New Delhi. The Indian Government’s open sky policy has attracted many foreign players to enter the market. The latest in the band wagon is New Zealand. The two nations signed an aviation arrangement to facilitate promotion and development of training and technical assistance in the aviation sector.
Sealed after high-level talks between a visiting delegation of New Zealand led by its Minister for Tertiary Education, Skills and Employment, Steven Joyce and their Indian counterparts led by Civil Aviation Minister Ajit Singh, the agreement enumerates types of cooperative activities like sending and receiving experts or instructors for training purposes; acceptance of licenses; acceptance of aeronautical products including but not limited to aircraft, engines, propellers and parts, and aviation services; organization of seminars; exchanging information on activities, policies, practices and laws and regulations concerning civil aviation, including but not limited to safety and environmental matters and visits and exchanges of technical personnel or other experts. The growth of air services between the two countries should greatly facilitate in enhancing cordial relationship, connectivity trade and tourism, said Ajit Singh. It was surprising, he noted, that was no direct air connectivity yet between the two countries. “India is predicted to jump from the 9th largest civil aviation market in the world to the third by 2020. Domestic traffic in India is expected to grow from 46 million to 90 million passengers per year, with international traffic soaring from 34 million to 90 million in the same period,” said Steven Joyce. He was accompanied on his visit to New Delhi by nine New Zealand aviation companies. Named ‘Arrangement for Cooperation on Civil Aviation’, the document was signed in the presence of Union Minister of Civil Aviation Ajit Singh and Minister of Economic Development and Tertiary Education Mr. Steven Joyce of New Zealand, by Secretary Civil Aviation K.N, Shrivastava and High Commissioner of New Zealand to India Ms. Jan Henderson. “This agreement provides a framework of cooperation that can be looked upon and promoted in the civil aviation sector of both the countries. It will initiate and promote exchange of training experts, acceptance of licenses, acceptance of aeronautical products and aviation services,” Richard White, commissioner for New Zealand Trade and Enterprise, told India Strategic. He confirmed that as of now, an average 100 Indian students got their training for Commercial Pilot’s Licence (CPL) in New Zealand and the CPL is accepted in India after a student clears an examination by the Directorate General of Civil Aviation (DGCA). 410 Indian nationals gained their CPLs between 2008 and 2011.

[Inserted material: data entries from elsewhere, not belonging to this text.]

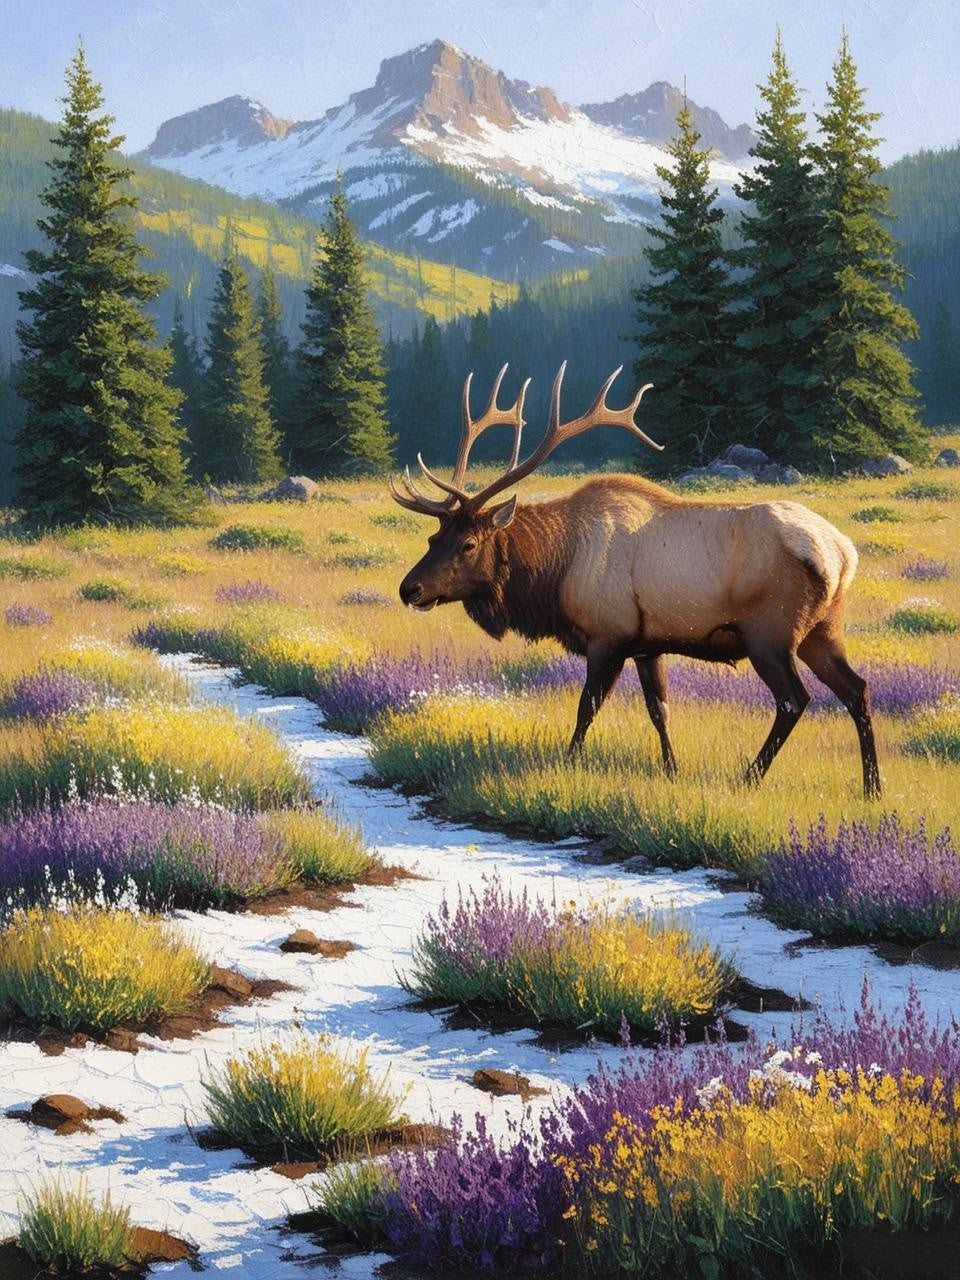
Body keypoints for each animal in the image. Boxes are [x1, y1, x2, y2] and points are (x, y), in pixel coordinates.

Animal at [391, 363, 881, 799]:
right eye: (434, 537)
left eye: (469, 543)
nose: (409, 588)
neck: (555, 573)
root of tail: (841, 554)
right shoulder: (648, 644)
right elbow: (659, 709)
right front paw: (671, 770)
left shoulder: (608, 635)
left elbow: (586, 707)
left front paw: (569, 763)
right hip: (823, 630)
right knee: (857, 689)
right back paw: (872, 788)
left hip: (770, 632)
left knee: (795, 700)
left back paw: (750, 776)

John Nicholson, chief executive, Aviation New Zealand, reiterated that the New Zealand CPL is well recognised and more and more Indian students have been showing interest in coming there. He added that there is tremendous interest from both the sides on bilateral aviation trade. New Zealand exports nearly around $40 million (New Zealand dollars) worth of aviation sector services to India per annum.
Both India and New Zealand plan to form a joint committee to determine and oversee mutually acceptable activities in the civil aviation sector. “We are looking at the opportunities in the third markets to develop airports in partnership with Indian companies in the areas such as the southeast Asia,” informed Adam Bennett, customer director, New Zealand trade and enterprise.
Trade in the aviation sector between the two countries is on a positive stride. Radiola Aerospace, through Tata Power SED secured a four year contract to undertake flight inspection of new navigation aids at 30 military airfields throughout India and the first one at Bhatinda is already done informed Brent Albiston, Managing director of the New Zealand based company.
Airways New Zealand installed a future navigation system for Airport Authority of India in Kolkata Airport.
Christchurch Engine Centre services DART, JT8D and V2500 engines for several airlines in India. Glidepath and Atrax supply baggage and freight handling systems to airports around the country. Redesign has designed food and beverage areas in several major airports including T3 at Delhi and Mumbai International Airport. Rishworth Aviation has been supplying pilots and first officers to airlines like Air India, Kingfisher, Go Air and many others.
Serko provides an on line booking system to Indigo. Superstructure Group provides its risk and safety management system, AQD, to one of the major airlines in India.